- [Given records]:
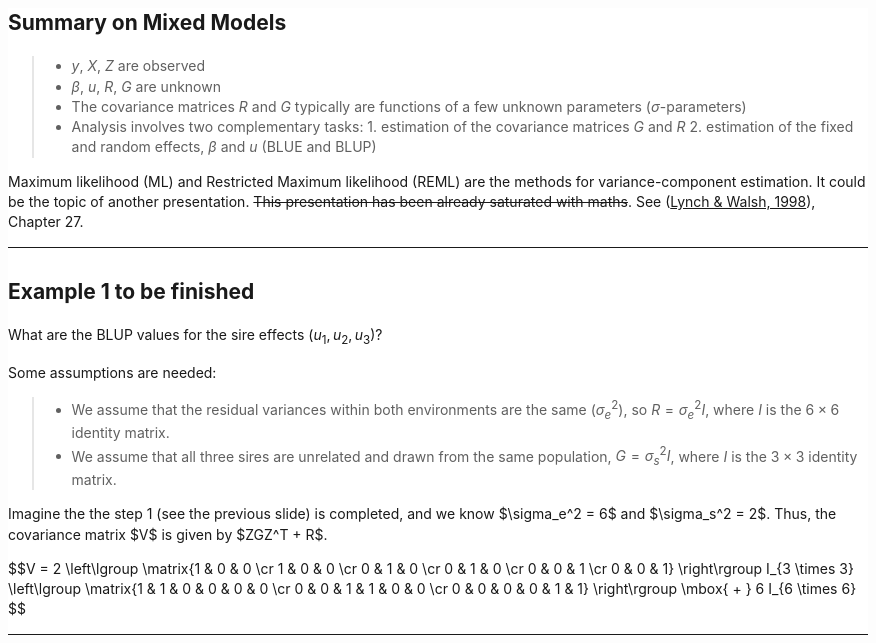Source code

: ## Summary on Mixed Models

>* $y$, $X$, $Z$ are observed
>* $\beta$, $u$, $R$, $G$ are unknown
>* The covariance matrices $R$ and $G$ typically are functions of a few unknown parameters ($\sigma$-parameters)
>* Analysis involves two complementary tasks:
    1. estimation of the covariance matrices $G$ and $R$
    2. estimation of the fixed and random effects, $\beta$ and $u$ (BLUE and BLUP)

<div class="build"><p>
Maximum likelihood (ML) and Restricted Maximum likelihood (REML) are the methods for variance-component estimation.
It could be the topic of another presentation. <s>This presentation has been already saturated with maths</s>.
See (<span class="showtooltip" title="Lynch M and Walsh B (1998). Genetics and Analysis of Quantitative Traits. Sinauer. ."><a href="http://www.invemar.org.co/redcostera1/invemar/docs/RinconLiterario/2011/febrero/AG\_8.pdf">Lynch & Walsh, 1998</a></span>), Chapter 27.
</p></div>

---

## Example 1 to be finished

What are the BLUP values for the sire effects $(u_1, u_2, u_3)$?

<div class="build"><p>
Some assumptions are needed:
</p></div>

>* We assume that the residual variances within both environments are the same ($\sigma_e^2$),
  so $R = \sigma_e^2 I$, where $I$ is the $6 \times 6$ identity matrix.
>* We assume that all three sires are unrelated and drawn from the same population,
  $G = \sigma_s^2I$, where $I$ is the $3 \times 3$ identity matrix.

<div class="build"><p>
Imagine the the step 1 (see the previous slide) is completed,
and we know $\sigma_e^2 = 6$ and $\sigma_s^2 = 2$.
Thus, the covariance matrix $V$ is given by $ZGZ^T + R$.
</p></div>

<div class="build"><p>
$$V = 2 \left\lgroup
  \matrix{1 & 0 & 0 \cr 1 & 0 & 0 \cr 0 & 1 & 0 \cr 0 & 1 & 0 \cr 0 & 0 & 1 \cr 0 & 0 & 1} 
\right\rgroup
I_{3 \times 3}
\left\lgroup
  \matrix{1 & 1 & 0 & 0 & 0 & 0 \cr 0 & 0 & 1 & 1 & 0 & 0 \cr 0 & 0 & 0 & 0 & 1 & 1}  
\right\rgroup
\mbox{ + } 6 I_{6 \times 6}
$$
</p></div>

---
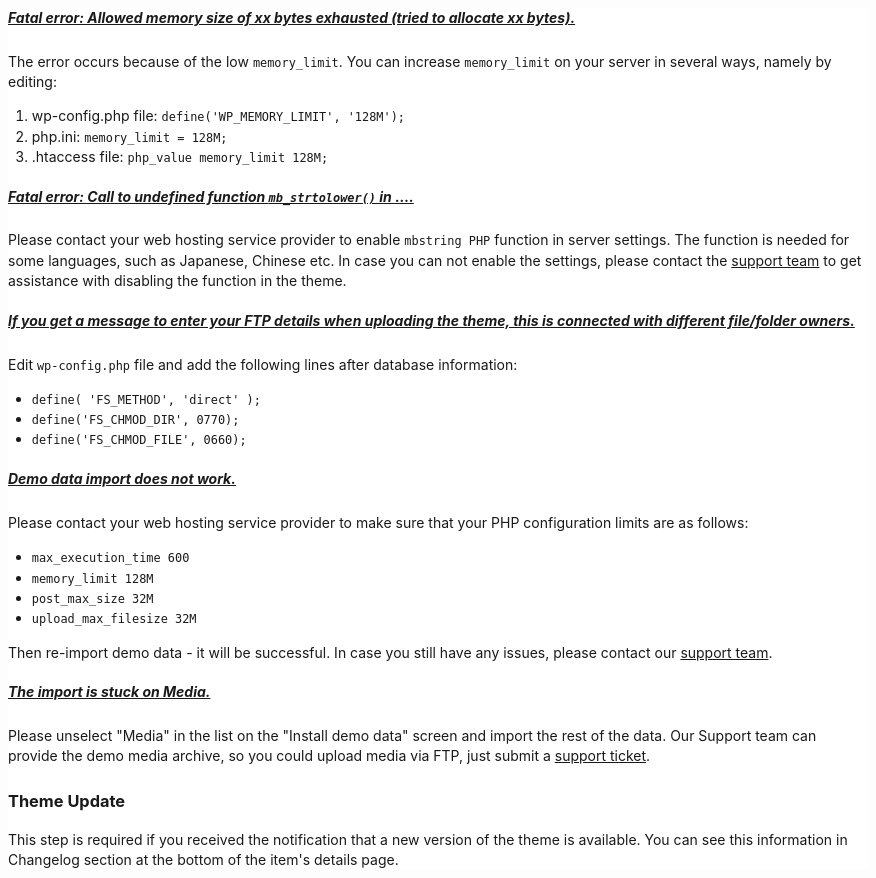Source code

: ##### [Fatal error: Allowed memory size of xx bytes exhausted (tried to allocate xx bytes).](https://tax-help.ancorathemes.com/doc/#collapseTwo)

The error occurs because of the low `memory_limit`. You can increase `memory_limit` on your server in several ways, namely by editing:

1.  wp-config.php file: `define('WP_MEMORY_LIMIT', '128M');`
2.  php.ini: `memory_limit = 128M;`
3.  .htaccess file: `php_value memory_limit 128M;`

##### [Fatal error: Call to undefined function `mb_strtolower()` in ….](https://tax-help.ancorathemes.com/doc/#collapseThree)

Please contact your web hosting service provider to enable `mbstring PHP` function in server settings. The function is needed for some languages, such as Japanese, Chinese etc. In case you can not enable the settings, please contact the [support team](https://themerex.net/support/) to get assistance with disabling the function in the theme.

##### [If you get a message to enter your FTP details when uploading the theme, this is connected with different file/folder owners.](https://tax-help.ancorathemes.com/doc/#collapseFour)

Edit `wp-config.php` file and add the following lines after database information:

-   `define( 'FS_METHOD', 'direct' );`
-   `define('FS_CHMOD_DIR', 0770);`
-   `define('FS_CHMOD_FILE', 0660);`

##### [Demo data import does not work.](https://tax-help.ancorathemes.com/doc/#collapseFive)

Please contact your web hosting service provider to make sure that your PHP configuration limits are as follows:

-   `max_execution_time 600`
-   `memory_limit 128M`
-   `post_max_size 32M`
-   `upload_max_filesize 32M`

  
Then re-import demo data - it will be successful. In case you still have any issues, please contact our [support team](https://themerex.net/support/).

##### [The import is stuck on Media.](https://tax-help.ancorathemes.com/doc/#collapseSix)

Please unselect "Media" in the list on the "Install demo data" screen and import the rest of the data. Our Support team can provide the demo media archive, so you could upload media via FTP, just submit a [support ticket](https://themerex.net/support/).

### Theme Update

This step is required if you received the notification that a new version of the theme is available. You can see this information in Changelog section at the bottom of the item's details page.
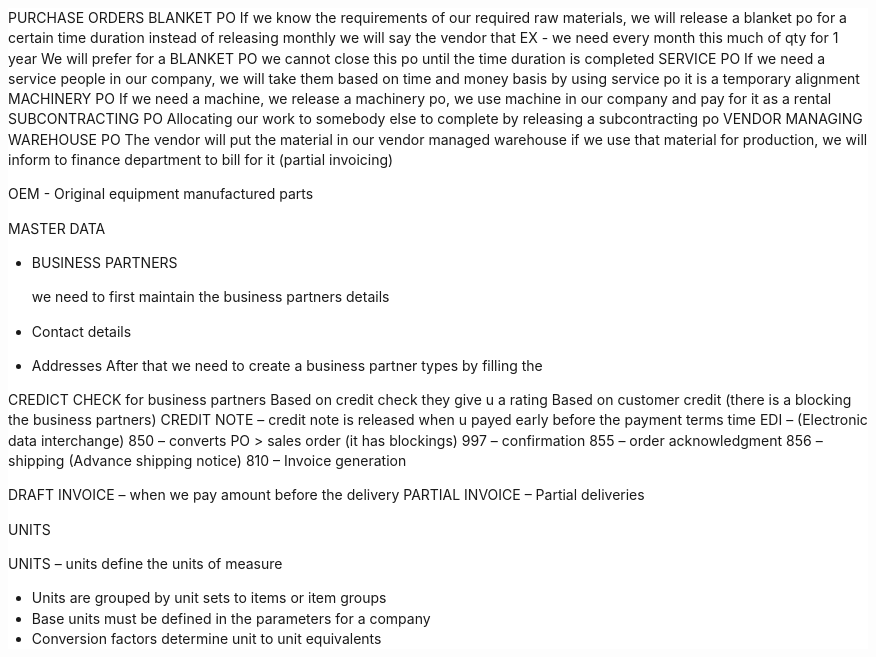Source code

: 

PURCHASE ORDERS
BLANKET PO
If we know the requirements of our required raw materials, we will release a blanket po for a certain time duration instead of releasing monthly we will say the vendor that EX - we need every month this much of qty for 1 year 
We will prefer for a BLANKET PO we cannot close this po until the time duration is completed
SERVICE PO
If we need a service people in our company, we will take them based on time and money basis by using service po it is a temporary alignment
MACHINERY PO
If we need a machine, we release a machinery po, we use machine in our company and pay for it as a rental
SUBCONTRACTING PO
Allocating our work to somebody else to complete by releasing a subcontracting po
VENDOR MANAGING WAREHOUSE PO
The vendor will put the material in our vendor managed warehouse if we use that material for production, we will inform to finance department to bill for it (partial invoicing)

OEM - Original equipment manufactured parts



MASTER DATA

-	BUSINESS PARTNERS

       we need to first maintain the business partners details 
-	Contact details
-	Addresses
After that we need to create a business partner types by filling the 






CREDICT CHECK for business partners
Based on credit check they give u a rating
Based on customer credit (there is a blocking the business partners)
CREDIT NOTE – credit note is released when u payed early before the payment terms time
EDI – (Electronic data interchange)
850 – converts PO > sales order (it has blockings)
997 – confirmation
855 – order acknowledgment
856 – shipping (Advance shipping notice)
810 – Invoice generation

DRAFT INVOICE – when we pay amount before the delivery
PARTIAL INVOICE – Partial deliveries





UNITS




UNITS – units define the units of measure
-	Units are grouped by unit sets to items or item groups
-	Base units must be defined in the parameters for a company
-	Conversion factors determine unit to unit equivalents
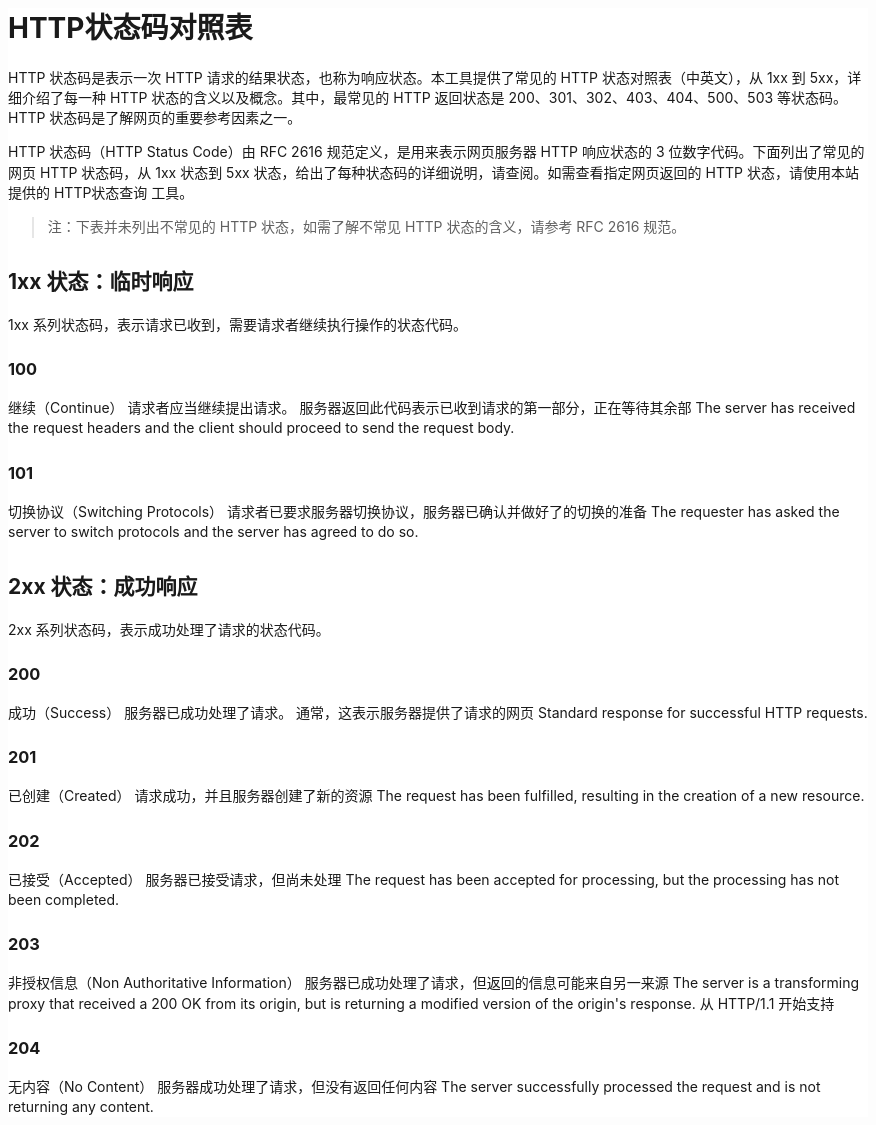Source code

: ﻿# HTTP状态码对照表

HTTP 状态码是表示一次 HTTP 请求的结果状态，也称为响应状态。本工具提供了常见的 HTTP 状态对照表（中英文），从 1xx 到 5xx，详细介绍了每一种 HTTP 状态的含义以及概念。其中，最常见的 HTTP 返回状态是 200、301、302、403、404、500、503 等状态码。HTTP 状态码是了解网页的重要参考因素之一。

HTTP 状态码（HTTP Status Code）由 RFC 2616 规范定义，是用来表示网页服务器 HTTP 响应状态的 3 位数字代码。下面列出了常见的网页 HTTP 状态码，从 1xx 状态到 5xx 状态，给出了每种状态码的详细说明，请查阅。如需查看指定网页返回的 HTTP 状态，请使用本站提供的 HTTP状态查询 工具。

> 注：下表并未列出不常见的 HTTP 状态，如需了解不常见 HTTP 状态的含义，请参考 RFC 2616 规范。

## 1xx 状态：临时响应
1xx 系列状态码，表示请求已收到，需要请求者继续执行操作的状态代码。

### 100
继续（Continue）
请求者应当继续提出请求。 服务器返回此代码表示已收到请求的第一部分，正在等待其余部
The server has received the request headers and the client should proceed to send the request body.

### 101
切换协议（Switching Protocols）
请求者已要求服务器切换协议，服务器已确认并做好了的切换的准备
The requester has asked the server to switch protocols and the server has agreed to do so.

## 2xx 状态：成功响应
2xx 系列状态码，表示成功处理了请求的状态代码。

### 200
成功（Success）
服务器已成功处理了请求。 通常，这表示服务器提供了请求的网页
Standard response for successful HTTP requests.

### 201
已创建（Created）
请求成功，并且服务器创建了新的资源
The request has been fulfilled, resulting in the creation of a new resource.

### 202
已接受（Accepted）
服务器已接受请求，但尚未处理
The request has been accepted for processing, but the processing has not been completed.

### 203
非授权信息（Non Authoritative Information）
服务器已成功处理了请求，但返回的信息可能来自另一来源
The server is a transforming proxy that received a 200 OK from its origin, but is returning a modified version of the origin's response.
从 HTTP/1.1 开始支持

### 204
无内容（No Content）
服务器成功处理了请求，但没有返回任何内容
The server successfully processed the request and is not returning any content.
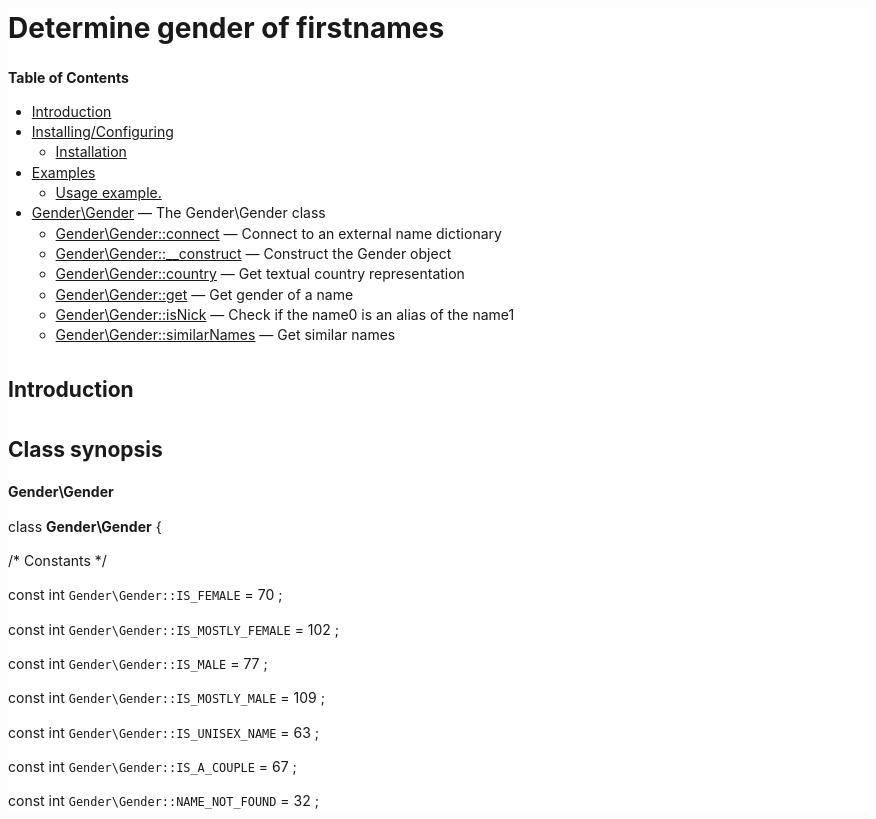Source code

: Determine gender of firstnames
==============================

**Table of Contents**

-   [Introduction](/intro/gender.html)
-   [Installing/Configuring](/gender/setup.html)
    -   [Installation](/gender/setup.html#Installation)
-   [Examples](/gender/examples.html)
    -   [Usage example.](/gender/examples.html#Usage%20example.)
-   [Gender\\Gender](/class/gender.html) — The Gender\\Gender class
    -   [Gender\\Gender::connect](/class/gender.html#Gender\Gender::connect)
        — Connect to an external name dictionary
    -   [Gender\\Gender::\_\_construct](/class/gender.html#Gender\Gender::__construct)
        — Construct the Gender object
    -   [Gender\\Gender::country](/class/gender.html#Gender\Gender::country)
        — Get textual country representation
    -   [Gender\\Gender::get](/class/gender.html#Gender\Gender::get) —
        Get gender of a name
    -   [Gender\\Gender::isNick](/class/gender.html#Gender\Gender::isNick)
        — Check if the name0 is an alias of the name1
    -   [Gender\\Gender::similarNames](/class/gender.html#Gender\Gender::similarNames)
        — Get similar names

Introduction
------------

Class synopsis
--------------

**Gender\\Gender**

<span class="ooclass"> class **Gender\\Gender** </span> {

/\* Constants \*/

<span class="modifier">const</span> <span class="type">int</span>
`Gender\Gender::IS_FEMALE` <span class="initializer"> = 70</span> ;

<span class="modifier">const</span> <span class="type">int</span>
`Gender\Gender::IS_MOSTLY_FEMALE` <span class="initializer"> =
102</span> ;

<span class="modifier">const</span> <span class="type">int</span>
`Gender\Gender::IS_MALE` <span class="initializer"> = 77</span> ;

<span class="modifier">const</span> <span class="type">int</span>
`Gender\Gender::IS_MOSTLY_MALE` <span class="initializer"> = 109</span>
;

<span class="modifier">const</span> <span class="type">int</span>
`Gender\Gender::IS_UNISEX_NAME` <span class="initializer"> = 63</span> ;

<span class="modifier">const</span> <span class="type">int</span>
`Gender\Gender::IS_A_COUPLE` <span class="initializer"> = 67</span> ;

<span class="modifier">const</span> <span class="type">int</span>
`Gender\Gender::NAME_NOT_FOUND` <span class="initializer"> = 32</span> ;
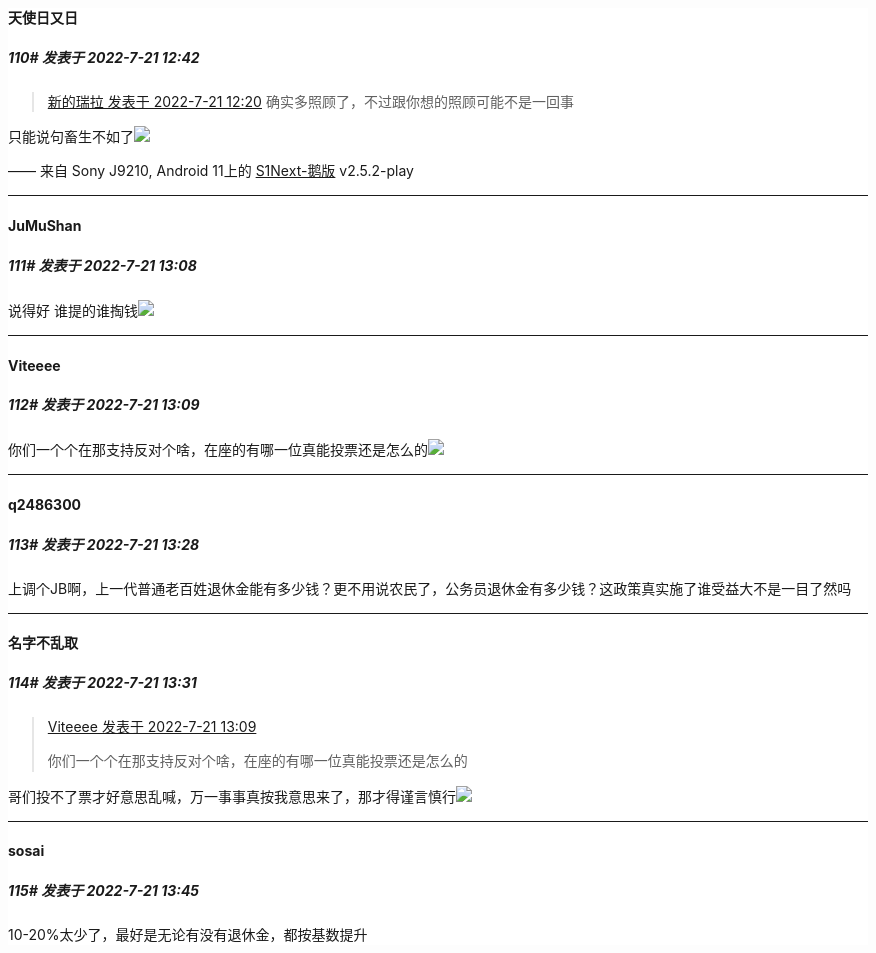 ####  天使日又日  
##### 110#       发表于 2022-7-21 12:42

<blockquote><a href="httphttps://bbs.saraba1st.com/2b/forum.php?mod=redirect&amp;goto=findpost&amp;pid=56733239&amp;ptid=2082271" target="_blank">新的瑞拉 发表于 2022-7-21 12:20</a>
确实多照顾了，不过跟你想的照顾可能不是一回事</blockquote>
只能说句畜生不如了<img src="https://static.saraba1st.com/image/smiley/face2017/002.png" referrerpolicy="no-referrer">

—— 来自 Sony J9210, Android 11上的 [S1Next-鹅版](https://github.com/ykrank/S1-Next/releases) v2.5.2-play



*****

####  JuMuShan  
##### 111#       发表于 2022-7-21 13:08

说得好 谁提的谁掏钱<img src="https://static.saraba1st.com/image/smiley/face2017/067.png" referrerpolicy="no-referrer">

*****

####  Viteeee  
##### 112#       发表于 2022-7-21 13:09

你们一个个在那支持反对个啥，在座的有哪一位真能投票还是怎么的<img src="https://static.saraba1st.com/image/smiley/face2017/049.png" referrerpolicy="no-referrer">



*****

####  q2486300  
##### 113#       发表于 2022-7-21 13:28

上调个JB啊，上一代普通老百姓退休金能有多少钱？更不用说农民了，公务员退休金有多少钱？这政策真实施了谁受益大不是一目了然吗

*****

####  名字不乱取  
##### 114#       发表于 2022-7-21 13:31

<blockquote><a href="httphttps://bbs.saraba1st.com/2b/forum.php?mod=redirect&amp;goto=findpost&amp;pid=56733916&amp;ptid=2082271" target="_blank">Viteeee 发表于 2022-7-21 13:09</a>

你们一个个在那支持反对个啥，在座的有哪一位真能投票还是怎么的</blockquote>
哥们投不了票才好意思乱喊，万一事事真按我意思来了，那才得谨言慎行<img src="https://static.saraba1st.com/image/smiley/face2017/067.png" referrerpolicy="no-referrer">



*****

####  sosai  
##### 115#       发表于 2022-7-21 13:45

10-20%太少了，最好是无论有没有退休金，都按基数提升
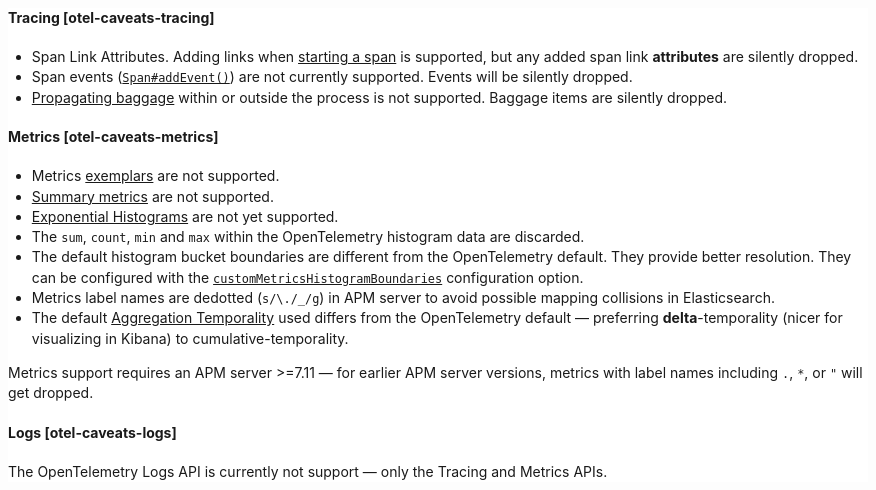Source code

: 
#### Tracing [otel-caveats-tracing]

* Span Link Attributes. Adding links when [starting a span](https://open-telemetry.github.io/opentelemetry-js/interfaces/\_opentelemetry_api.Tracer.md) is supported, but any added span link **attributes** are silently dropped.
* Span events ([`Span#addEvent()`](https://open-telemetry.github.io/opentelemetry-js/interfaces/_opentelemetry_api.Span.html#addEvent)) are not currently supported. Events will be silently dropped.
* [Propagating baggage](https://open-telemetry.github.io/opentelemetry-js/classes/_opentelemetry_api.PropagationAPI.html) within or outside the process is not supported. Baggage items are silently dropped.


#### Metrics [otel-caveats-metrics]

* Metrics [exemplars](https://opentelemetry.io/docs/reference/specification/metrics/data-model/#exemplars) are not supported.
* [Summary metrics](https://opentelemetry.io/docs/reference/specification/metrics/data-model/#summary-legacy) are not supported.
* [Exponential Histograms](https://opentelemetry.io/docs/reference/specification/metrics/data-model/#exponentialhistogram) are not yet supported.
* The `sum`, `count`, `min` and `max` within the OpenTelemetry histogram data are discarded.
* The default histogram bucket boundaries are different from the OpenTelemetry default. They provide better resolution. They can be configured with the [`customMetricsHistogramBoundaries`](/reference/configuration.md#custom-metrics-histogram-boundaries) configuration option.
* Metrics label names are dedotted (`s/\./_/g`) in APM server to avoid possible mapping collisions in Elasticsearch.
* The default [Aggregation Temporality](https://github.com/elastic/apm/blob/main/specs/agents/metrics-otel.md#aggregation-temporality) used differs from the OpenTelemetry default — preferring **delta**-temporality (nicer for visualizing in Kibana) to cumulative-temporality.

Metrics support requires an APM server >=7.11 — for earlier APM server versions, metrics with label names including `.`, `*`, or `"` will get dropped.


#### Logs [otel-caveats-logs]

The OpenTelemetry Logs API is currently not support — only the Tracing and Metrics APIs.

- [Task statement]:
Start at the line containing "Metrics support requires" and continue through the end of the records. Reproduce those lines, putting "discarded" in place of "dropped" and leaving everything else unchanged.

- [Response area]:
Metrics support requires an APM server >=7.11 — for earlier APM server versions, metrics with label names including `.`, `*`, or `"` will get discarded.


#### Logs [otel-caveats-logs]

The OpenTelemetry Logs API is currently not support — only the Tracing and Metrics APIs.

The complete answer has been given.